* TEXTE FOURNI *
-------------------------

Mathieu Teasdale
N° 120 - automne 2018

Pour une propédeutique des para-espaces dans l’œuvre de Jeremy Shaw

Les drogues nous ennuient avec leur paradis.
Qu’elles nous donnent plutôt un peu de savoir.
Nous ne sommes pas un siècle à paradis.

Henri Michaud, Connaissances par les gouffres


En 1516, Thomas More publie un livre dans lequel il imagine une île qu’il appelle Utopia. C’est dans ce livre, L’Utopie ou le Traité de la meilleure forme de gouvernement, que sont consignées les mœurs et la vie politique de cette société qu’il définit comme idéale. More y dresse le portrait d’un espace qui s’inscrit comme une alternative à son époque. C’est d’un ailleurs encore inexploré dont il est question, d’une Terra incognita qui doit, par force de conséquence, bel et bien exister. Cette certitude de l’existence d’une terre inconnue est celle que le monde dans lequel il se trouve, aussi décevant et inachevé soit-il, ne peut être le seul possible.

La quête pour trouver cette Terra incognita subit, avec les travaux de Freud, un glissement important, passant d’une recherche d’un monde posé à l’extérieur à celui qui est à l’intérieur et qu’il faut atteindre. Ce glissement de l’extérieur à l’intérieur de soi implique une modification fondamentale du côté des perceptions. Le monde matériel ainsi posé ne serait alors qu’affaire de perceptions et son insuffisance ne saurait être résolue que par une modification en profondeur et de manière irrévocable des humains.

-------------------------

* INFORMATIONS EXTRAITES *

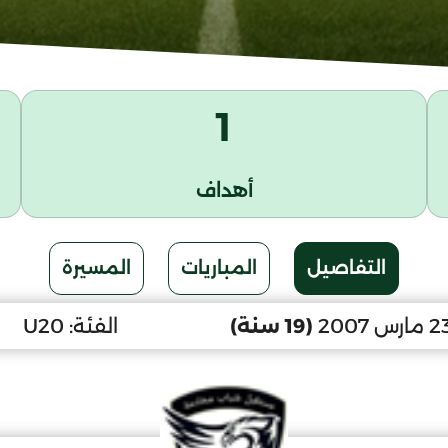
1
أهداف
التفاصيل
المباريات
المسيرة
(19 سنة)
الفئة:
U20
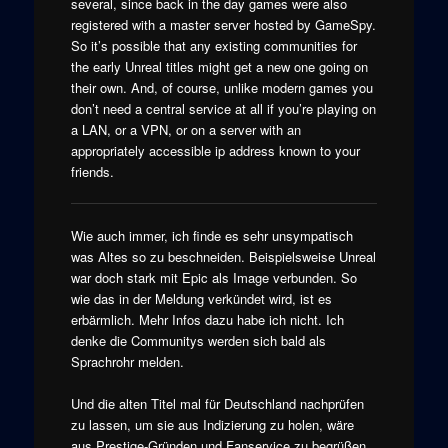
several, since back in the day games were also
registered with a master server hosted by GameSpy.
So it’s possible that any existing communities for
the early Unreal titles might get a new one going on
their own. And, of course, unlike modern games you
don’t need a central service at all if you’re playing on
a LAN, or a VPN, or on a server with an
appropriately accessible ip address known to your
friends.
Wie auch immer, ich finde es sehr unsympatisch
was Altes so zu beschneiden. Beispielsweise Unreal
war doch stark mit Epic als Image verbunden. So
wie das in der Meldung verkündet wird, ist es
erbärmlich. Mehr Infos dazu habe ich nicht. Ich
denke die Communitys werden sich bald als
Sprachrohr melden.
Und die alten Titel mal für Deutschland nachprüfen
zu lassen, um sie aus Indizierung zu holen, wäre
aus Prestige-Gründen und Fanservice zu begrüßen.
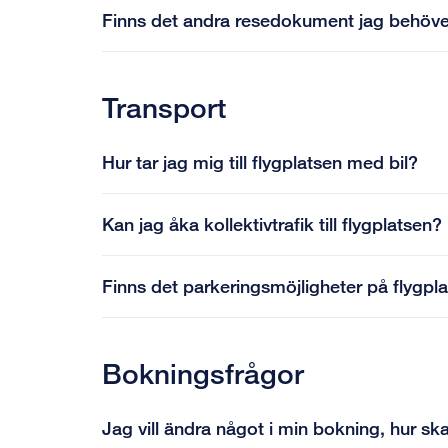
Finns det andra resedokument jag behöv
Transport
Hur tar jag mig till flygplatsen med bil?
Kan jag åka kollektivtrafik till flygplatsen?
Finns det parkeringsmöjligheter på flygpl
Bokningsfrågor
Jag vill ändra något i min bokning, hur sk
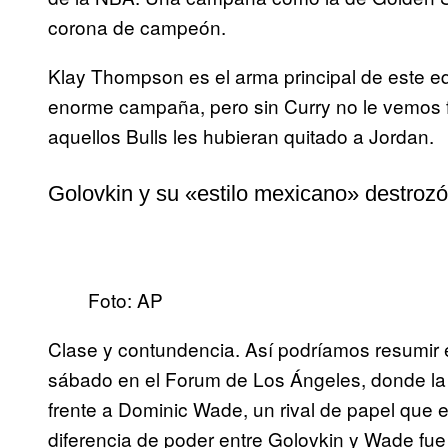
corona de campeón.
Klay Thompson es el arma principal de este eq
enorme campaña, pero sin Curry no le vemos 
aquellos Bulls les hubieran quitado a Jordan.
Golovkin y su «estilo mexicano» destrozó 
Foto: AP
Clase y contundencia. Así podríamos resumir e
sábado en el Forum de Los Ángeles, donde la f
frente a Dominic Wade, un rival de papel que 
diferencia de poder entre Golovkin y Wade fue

-------------------------

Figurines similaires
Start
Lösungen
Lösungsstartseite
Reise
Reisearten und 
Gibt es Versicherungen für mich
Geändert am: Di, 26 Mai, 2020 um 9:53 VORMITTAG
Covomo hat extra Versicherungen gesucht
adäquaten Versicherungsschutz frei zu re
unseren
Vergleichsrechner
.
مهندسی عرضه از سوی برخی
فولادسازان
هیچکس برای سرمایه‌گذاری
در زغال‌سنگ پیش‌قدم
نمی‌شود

-------------------------

* QUESTIONS À TRAITER *
A - D'après le texte fourni, en quelle année Thomas More publie-t-il le livre où il imagine l'île d'Utopia ?
B - Recopiez le passage du texte fourni compris entre « Mathieu Teasdale » et « siècle à paradis. », ces deux passages inclus.

* CORRIGÉ *
A - En 1516.

B -
Mathieu Teasdale
N° 120 - automne 2018

Pour une propédeutique des para-espaces dans l’œuvre de Jeremy Shaw

Les drogues nous ennuient avec leur paradis.
Qu’elles nous donnent plutôt un peu de savoir.
Nous ne sommes pas un siècle à paradis.